Task to complete. Give the entries back exactly, dropping each image.

Segment Start: Material for this task

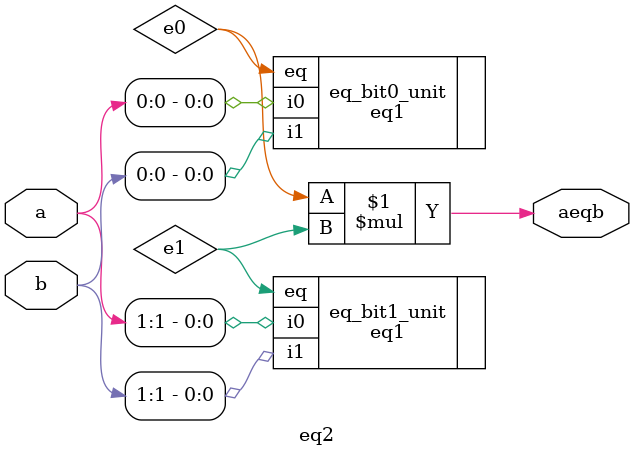
<source format=v>
module eq2
   (
    input  wire[1:0] a, b,			// a adn b are the two 2-bit numbers to compare
    output wire aeqb				// single bit output. Should be high if a adn b the same
   );

   // internal signal declaration, used to wire outpus of the 1 bit comparators
   wire e0, e1;

   // body
   // instantiate two 1-bit comparators that we already know are tested and work
   // named instantiation allows us to change order of ports.
   eq1 eq_bit0_unit (.i0(a[0]), .i1(b[0]), .eq(e0));
   eq1 eq_bit1_unit (.eq(e1), .i0(a[1]), .i1(b[1]));

   // a and b are equal if individual bits are equal, which comes from the 1-bit comparators
   assign aeqb = e0 * e1;

endmodule
</source>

Segment End: Material for this task

Solution to the problem.
<source format=v>
module eq2
   (
    input  wire[1:0] a, b,			// a adn b are the two 2-bit numbers to compare
    output wire aeqb				// single bit output. Should be high if a adn b the same
   );

   // internal signal declaration, used to wire outpus of the 1 bit comparators
   wire e0, e1;

   // body
   // instantiate two 1-bit comparators that we already know are tested and work
   // named instantiation allows us to change order of ports.
   eq1 eq_bit0_unit (.i0(a[0]), .i1(b[0]), .eq(e0));
   eq1 eq_bit1_unit (.eq(e1), .i0(a[1]), .i1(b[1]));

   // a and b are equal if individual bits are equal, which comes from the 1-bit comparators
   assign aeqb = e0 * e1;

endmodule
</source>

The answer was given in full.